Getting the Late Late Show back on the road
The Late Late Show was preparing to head to Limerick last year for a special St Patrick's Day episode when the pandemic hit and they were forced to shelve the plans.
Tubridy said getting the show back on the road would be "the dream".
"I would love nothing more than to do a big special somewhere," he said. "I can't wait to get moving because we have so many ideas in that regard. What we found last year and the year before was big Late Late Show specials seem to get a great response from the audience.
"We're still going to do that, so we have great plans. Obviously, I can't get into the details because it's too soon but they're working [on it]. I've been in meetings with them and the game is afoot.
"The plans are big, the ambitions are enormous and the aim is to entertain, entertain, entertain."
The Late Late Show nearing its 60th anniversary
The Late Late Show is gearing up for its 60th anniversary next year, which Tubridy describes as "bonkers". He feels he and the show have evolved over the years.
"The Late Late Show is a very particular place and has a particular place in the hearts of many people in this country and I'm the keeper of the flame. I always describe the Late Late Show to foreign guests as being the Tardis and I'm just the latest Doctor.
"I keep that Tardis going and with that in mind, there was Gay [Byrne], Pat [Kenny] and now me and we're bringing something very different. I think that the last two years have seen a big change for me personally, presenting the show. I had to do things I never thought I'd have to do on the TV show.
"It was very challenging, but it was very enriching. I feel like I've changed a little as a presenter, in a good way, actually. I enjoyed what happened in terms of the show and what people did and everyone keeping it together and keeping the show on the TV every week. It was remarkable.
"I'm ready for another phase of the show and I think people might see a slightly more relaxed version of me, if you want to call it that. I'm really keen to embrace it. I'm ready for it, I'm hungry for it and I cannot wait to hear that opening drumbeat on the third of September."
Plans for the Toy Show
It may only be August, but plans for this year's Toy Show are tipping along nicely. Tubridy said they are currently tossing around a few ideas for the theme.
"At a Toy Show meeting quite recently there was a pitch made about where we should go with the show, and they said, 'This is the character we think you should be'. My jaw hit the ground. I picked it up again and I said, 'I'm not so sure'.

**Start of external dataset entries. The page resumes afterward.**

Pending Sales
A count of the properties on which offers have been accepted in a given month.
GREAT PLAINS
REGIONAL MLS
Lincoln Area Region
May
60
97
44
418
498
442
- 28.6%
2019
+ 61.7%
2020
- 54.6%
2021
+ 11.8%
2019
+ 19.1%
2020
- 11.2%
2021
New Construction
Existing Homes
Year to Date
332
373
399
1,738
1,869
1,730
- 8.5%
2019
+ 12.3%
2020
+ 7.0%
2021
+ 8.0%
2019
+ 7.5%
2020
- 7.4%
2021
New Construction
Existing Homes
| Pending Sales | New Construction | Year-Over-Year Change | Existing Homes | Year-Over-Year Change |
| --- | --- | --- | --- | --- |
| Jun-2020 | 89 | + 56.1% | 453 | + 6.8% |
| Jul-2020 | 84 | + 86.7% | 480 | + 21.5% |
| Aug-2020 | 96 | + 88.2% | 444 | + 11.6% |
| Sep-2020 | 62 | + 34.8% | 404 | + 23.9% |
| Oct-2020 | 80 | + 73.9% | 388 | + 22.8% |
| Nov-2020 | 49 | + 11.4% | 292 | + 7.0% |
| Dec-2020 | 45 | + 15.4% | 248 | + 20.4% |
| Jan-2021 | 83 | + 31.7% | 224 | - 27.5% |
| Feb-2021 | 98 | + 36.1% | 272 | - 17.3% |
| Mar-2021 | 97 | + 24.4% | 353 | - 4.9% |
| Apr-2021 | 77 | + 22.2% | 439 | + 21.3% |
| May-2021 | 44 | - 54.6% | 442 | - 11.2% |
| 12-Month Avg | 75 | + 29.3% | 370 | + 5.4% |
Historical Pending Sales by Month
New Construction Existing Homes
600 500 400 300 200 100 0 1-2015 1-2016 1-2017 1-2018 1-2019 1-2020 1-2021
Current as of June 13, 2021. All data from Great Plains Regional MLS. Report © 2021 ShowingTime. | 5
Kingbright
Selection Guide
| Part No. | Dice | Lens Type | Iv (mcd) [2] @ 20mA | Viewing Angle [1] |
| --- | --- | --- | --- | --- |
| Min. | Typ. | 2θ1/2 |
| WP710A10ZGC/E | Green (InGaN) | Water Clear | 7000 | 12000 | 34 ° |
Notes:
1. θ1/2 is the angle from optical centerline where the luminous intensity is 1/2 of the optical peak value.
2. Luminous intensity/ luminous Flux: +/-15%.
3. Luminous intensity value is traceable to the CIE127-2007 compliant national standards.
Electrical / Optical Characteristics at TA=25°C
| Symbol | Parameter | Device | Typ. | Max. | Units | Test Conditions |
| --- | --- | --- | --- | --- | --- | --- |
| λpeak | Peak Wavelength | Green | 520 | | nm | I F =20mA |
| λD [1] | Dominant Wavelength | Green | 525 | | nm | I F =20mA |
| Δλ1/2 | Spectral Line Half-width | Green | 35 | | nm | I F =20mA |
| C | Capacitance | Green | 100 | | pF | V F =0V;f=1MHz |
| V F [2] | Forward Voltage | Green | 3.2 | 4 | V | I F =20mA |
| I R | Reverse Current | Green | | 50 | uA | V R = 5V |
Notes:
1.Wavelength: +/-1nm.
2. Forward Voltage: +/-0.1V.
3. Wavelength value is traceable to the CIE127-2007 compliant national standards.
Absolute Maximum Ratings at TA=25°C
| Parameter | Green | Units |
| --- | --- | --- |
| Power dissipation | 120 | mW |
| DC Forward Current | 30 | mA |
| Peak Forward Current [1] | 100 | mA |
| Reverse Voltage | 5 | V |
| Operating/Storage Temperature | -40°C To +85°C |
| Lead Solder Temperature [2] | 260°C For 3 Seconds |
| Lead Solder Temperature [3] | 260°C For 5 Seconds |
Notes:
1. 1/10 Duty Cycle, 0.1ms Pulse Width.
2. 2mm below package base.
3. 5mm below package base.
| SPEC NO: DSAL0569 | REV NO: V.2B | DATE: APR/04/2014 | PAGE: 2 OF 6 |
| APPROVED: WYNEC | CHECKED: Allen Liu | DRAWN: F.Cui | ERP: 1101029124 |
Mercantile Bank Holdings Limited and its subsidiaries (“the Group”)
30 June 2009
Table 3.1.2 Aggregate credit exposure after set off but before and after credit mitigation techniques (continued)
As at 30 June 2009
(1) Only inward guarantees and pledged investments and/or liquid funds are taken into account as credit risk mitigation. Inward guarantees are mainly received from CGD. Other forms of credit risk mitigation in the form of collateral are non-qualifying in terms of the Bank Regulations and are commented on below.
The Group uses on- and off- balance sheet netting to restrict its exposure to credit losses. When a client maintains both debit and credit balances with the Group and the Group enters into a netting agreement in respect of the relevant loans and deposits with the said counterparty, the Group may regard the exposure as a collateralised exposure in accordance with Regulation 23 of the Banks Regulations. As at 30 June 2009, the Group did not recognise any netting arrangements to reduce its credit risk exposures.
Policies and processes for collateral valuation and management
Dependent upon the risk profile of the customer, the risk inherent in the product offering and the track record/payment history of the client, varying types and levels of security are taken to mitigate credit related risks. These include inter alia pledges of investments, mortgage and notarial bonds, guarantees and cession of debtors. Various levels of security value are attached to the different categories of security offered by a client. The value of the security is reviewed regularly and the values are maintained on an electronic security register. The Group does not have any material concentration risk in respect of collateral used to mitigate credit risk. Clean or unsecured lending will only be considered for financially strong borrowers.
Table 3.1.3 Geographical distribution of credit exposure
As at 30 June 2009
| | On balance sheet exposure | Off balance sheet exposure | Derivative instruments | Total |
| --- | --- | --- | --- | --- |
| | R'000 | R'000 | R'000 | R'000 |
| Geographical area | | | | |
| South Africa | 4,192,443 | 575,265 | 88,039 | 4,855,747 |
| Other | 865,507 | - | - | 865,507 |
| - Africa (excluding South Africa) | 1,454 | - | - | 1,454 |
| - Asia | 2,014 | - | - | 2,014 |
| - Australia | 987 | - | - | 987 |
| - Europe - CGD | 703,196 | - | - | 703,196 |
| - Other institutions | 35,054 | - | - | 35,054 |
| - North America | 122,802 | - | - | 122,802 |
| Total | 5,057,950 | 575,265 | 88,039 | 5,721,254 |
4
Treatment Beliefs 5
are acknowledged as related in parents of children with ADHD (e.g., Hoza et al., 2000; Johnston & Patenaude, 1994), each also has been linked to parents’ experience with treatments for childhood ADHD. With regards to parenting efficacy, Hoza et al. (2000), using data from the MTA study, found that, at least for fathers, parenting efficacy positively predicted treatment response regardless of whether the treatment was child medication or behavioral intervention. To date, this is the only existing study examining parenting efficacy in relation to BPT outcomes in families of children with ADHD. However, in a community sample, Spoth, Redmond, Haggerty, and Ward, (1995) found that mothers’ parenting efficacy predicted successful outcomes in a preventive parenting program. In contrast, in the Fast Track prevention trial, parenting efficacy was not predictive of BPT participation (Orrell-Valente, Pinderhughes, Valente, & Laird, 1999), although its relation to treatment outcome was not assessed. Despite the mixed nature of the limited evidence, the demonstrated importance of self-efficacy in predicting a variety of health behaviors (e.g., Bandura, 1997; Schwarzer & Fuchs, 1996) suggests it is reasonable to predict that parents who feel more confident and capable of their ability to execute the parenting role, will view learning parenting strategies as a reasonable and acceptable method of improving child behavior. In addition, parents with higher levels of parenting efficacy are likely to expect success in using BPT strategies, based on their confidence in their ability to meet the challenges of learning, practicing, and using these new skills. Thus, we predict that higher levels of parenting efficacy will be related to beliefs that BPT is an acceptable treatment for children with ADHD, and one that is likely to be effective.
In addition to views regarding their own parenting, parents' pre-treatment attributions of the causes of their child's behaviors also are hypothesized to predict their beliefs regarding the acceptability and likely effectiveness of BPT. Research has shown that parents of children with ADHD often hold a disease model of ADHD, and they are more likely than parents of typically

"We got into a delightfully robust conversation about the wisdom or otherwise about who I should be in this particular show. And then, just when you think you've got an idea, someone else comes along with an even more interesting one.
"So, there have been curveballs on this one, but we have very definite plans."
When it comes to picking the right theme for the year, the presenter said you "feel it in your bones".
"This year, you have the sense of the cooped-up kids," he revealed. "It's time for release. It's time for them to have some fun, to run around the fields."
Tubridy said he finds it "a very emotional" show to present now, and said he feels a "paternal protection" towards the kids who take part. There's a certain pressure to top 2020's very special Toy Show.
"Something very beautiful happened that night, and we have to try make something special this time around again. So, the pressure's on - but it's beautiful pressure. Toy Show pressure is not the same as Leaving Cert pressure or life pressure or mortgage pressure or work pressure: it's the Toy Show."
The Late Late Show's return was just one of the announcements made at the RTÉ new season launch on Wednesday, with over 40 hours of new Irish drama, new entertainment shows, and returning favourites also announced.
The Late Late Show returns to RTÉ One on Friday, September 3 at 9.30pm.